Oh it's you…… I knelt under the tree, weeping uncontrollably. In the late summer of that year, the last rain fell beyond the boundary of time and fell into my life forever. All over the mountains and plains, the light red liquid flows quietly, converging in the streams and rivers washed by the heavy rain, and finally seeping into the soil, slowly disappearing, without even a sigh. The green grass mixed with the soil all over the mountains and fields is a damp and strong smell. In that evening, it has been strangely occupying my sense of smell. They are so strong that I can’t even smell the red liquid. I can stick out my tongue in vain, lick the liquid stained by my fingertips, and then be washed away by the rain in an instant. It has no taste, and maybe my sense of taste is also lost. beside his body, like a sad unicorn.

The rain at the end of summer is bone-chillingly cold. I held Jingshen's hands tightly, the skinny joints were tangled together, like a Lianli tree unwilling to die, his hands were as cold as ice, these hands once gently caressed my hair, and brought me countless Delicious, once fair and slender, in a drawer of traditional Chinese medicine... the hand that has haunted me for so many years... Depth of field, depth of field, I yelled his name over and over again, his eyelids trembled slightly, he was still breathing, he even wanted to pull his fingers away from my hand, but I could only hug his arm in a dumb and stubborn way. On the chest—even though, the wounds on the arms that were rolled and split, the scars left by saving me in the Internet cafe that night, they screamed at me in horror: Charlotte, you are not worthy of this man.

Those wounds are as painful as being torn on my body. If possible, I would rather not pass by, not those unbearable years, youthful youth, green for spring, summer solstice for wounds, we are in our destiny, going around and wandering for many years , actually went back to the original corner. But we have lost our memories, our love, our lives, and what we have found are no longer precious, no longer expectations, no longer fulfillment. Perhaps, only know cruelty, and grow up. The sound of rain is in my ears, like the tide rolling in the distant time. At the end of the sea and the world, there was a time when I loved you as long as a legend, but they can never come back, just like we can never go back , Depth of Field, if you knew that I had already remembered everything, wouldn't you hate me even more?

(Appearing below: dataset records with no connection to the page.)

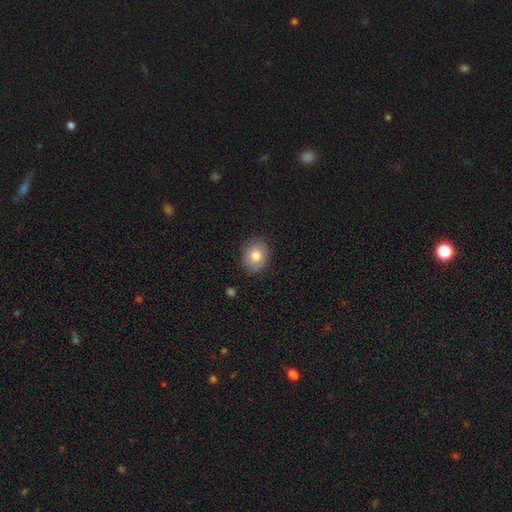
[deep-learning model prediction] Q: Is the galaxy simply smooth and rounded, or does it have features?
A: smooth — 78%.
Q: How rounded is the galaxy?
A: round — 57%.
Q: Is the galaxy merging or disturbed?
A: none — 87%.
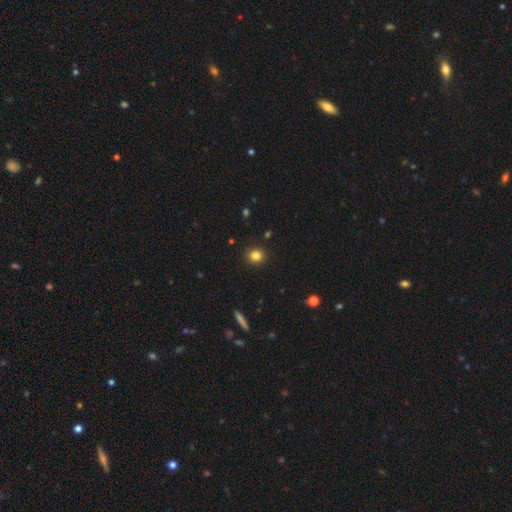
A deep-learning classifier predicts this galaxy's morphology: smooth 82%, star or artifact 12%, featured or disk 6%. Down the decision tree: how rounded — round (85%); merging — none (92%).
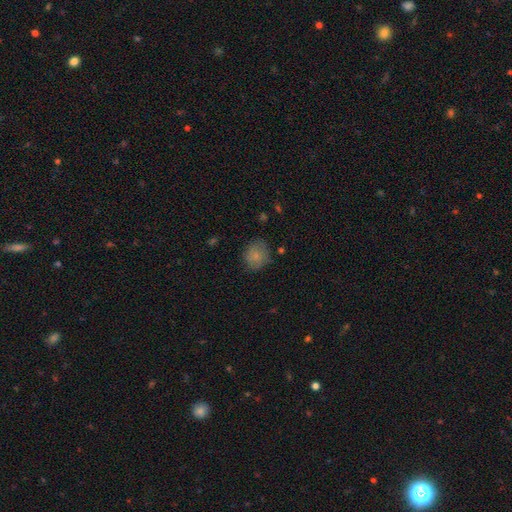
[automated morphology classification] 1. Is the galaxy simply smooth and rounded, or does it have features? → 79% smooth, 12% featured or disk, 9% star or artifact.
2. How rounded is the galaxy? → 68% round, 31% in between, 1% cigar-shaped.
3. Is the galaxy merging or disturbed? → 70% none, 22% minor disturbance, 6% major disturbance, 2% merger.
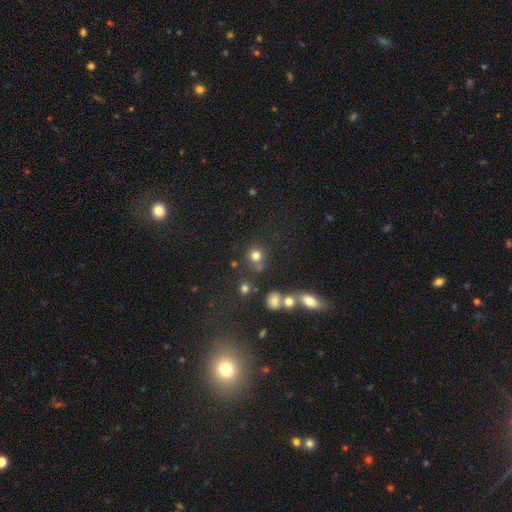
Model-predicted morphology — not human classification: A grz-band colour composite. It shows a smooth galaxy with no disk features (75%) that is round (88%). Merging: none (69%).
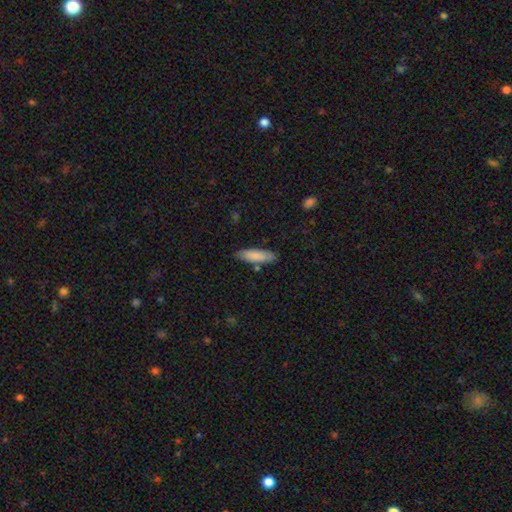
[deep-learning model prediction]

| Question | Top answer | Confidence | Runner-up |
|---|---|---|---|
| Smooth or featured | smooth | 85% | featured or disk (9%) |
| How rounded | cigar-shaped | 56% | in between (42%) |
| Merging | none | 82% | minor disturbance (13%) |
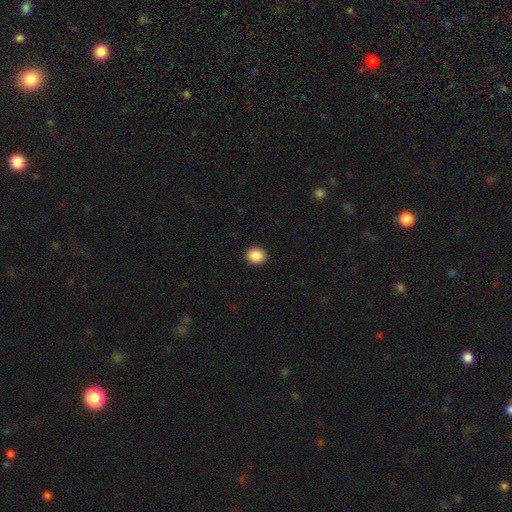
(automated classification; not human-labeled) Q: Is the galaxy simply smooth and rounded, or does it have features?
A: smooth — 89%.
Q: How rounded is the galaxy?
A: round — 63%.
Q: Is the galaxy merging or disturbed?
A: none — 92%.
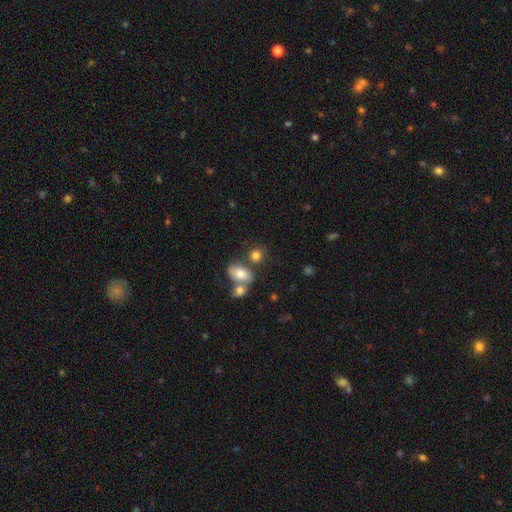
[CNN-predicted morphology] Smooth or featured? Predicted: smooth (p=0.80). How rounded? Predicted: round (p=0.51). Merging? Predicted: none (p=0.50).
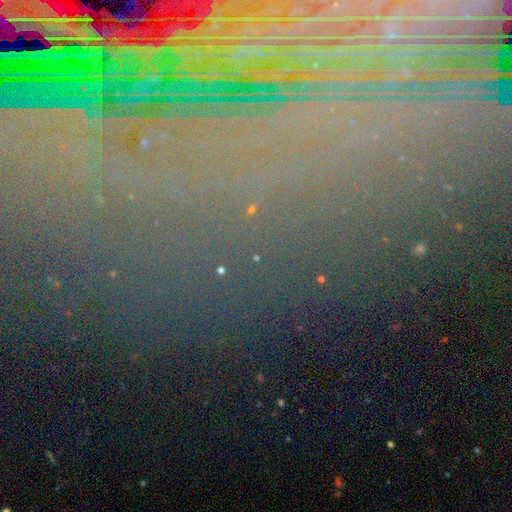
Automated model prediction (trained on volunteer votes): A star or artifact, not a galaxy (72%).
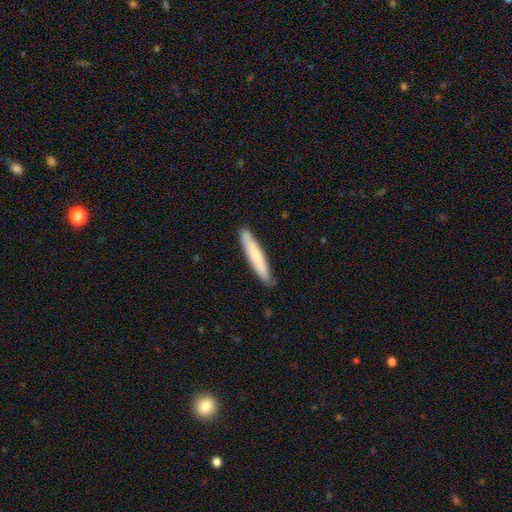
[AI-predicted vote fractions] The model was most divided on "smooth or featured": smooth: 71%, featured or disk: 23%, star or artifact: 5%. More confident: how rounded — cigar-shaped (93%); merging — none (86%).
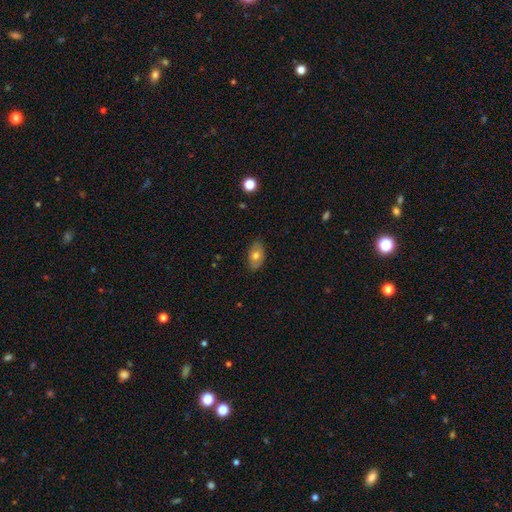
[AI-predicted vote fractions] A smooth galaxy with no disk features (66%) that is in between round and cigar-shaped (89%). Merging: none (81%).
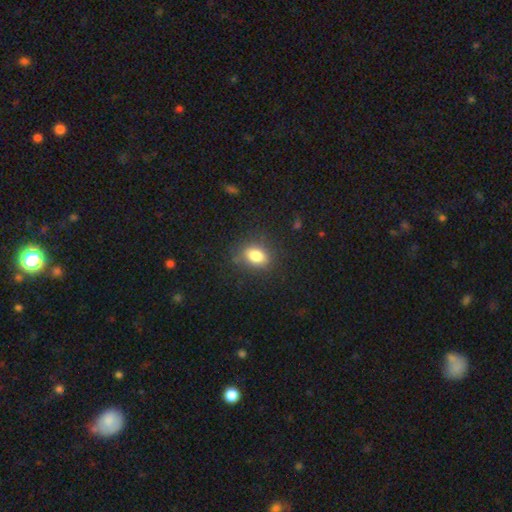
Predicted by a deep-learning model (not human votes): Morphology: type=smooth (82%); roundness=in between (75%); merging=none (79%).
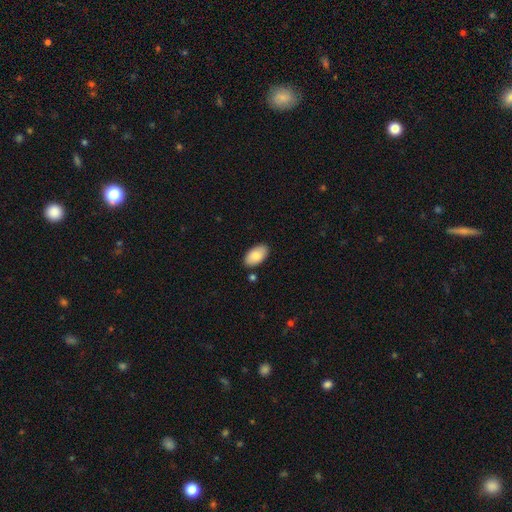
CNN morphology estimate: A smooth galaxy with no disk features (85%) that is in between round and cigar-shaped (96%). Merging: none (85%).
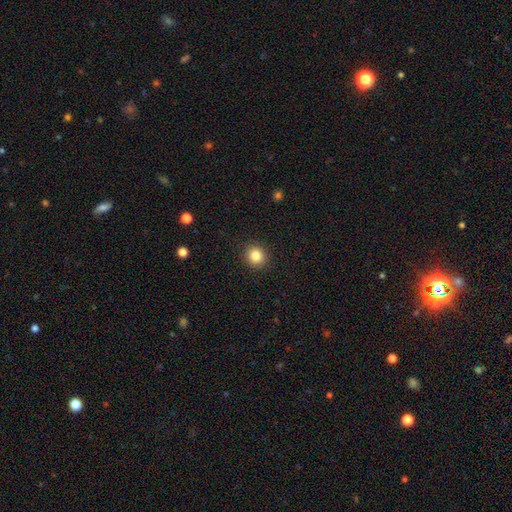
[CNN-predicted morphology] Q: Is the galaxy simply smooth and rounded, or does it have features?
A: smooth — 85%.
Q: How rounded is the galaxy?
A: round — 86%.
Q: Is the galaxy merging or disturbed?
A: none — 91%.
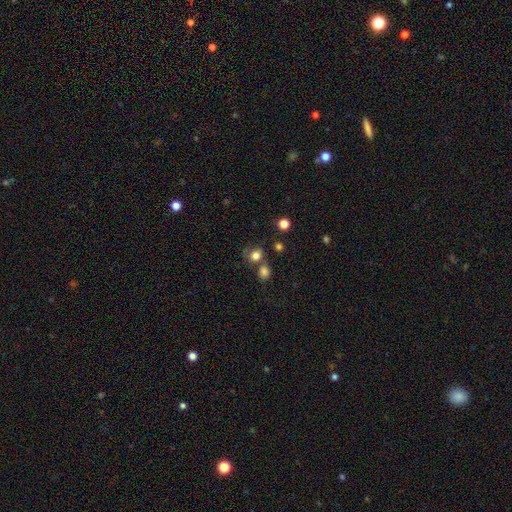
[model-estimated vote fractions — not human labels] A smooth galaxy with no disk features (79%) that is round (69%).

Vote fractions:
- Smooth or featured? smooth: 79% / star or artifact: 13% / featured or disk: 8%
- How rounded? round: 69% / in between: 30% / cigar-shaped: 1%
- Merging? none: 59% / merger: 22% / minor disturbance: 14% / major disturbance: 5%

Depth of field, I see your stubbornly closed eyebrows, they used to be a door with simple and quiet carvings on it, and there were long burning candles in the door, they used to light up vividly in my countless sleepy dreams The light, like the ever-burning lamp in front of the Buddha's seat, is gentle and compassionate—but I failed to catch it, and I will never have the chance to catch it again. Depth of field, your countless good intentions were cruelly rejected by my self-righteousness. outside the gate. But all that is not important anymore. Depth of Field is still alive. This is the most fortunate thing for me. Those crazy bullets failed to hit the vital parts of his body. At the critical moment, he can still protect me and avoid the vital parts. Without me, he might be able to escape this disaster unscathed.

I, his doom, is all because of me. He is exactly the same as the boy eight years ago. The years have carved more strength and tolerance on his face, but his soul has not changed. After so many years, he is still him. Only I have changed. The past fragments in my mind wantonly mocked my weakness and ignorance. I can only smile wryly. How passionately and infatuated I was with this man back then. He and his medicinal fragrance used to be the whole of my life, but now it’s gone , everything is left in a mess. God has eyes, but fate tricks people. The police never came. Only a few brothers whom Zhu Huan had called in advance rushed to arrive, but Chen Shujun and Gao Wang had already disappeared after the burst of gunfire.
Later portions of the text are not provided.